The invention is not limited to the above described illustrative examples, but rather is broadly applicable.

Thus for example the topographic changes can be introduced after positioning of the components relative to each other in a so called “pass through” or “shoot through” mode of the laser scanner in one or more components of the assembly. Thereby a further process acceleration can be achieved.

In this “shoot through” mode the topographical changes are produced on the side of the component opposite to the laser beam.

If an assembly is required to have large hollow spaces, then by suitable introduction of holes or gullies in one or more components or their contact areas an escape of excess paint can be ensured.

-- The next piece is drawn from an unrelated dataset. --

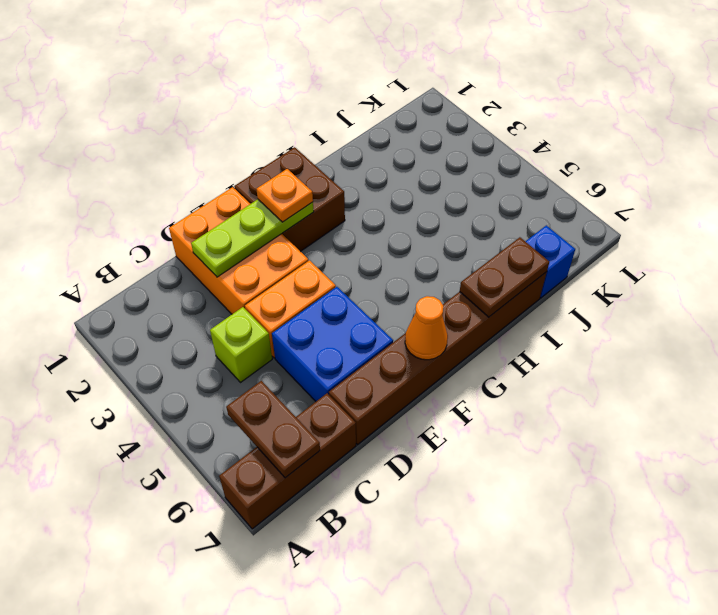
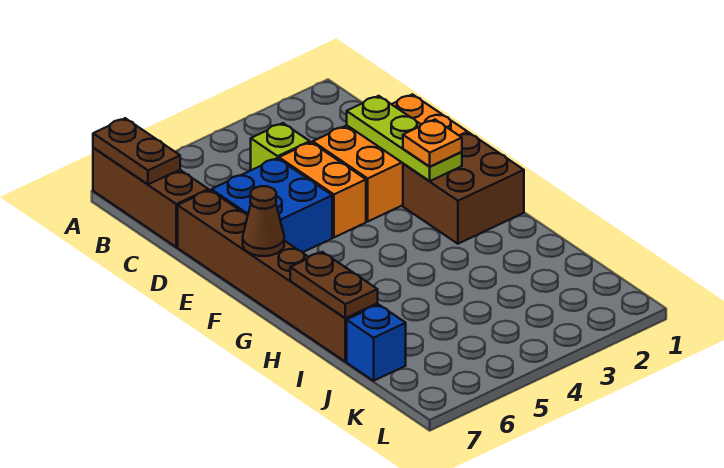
brown 1x2 plate [226,381,320,478] -> brown 1x2 plate turned to [93,118,180,184]
orange 1x1 cone [405,296,448,360] -> brown 1x1 cone [243,186,284,256]

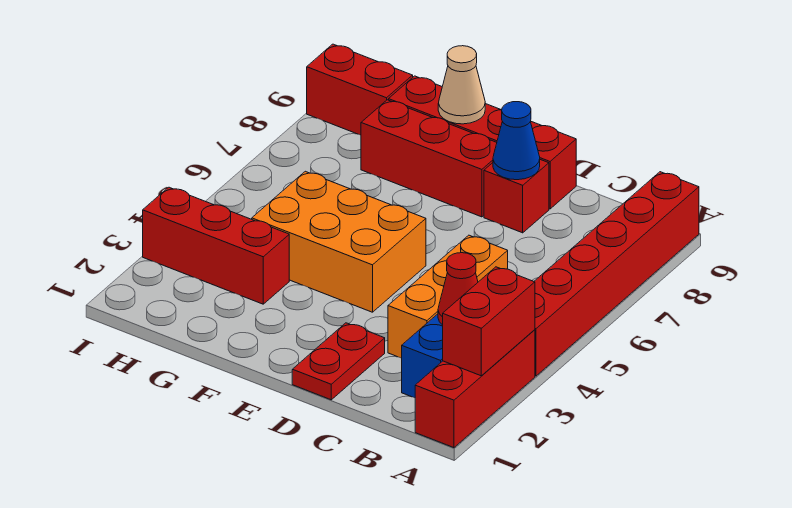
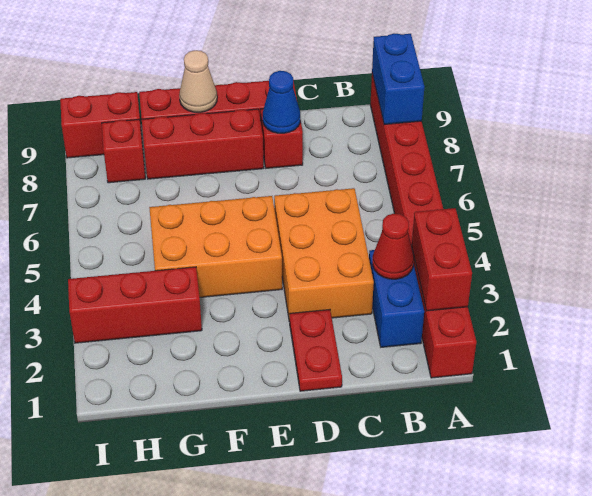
none -> blue 1x2 brick [372,34,424,125]
orange 1x3 brick [388,235,508,358] -> orange 2x3 brick [274,188,374,322]
none -> red 1x1 brick [102,119,145,183]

Thereby on the one hand a comprehensive corrosion protection with low expenditure of paint is assured and on the other hand it is avoided that in later employment in the real world water can collect in these hollow spaces.

Claims

1. A process for corrosion protection of an assembly of joined conductive components by cataphoretic painting, comprising:

producing topographic changes projecting from a surface of at least one component at a predetermined contact area of the joint components,

joining components into the assembly such that the components are spaced apart by the projecting topographic changes in such a manner that during the cataphoretic painting paint wets entire surface of the assembly, and

cataphoretic painting the assembly.

2. The process for corrosion protection according to claim 1, wherein the topographic changes are produced on the at least one component surface by laser scanning.

3. The process for corrosion protection according to claim 2, wherein the laser scanning is carried out by a laser scanner device guiding a laser beam moving transversely and longitudinally over processing surfaces within the contact area.

4. The process according to claim 3, wherein the laser beam moves circularly over processing surfaces within the contact area.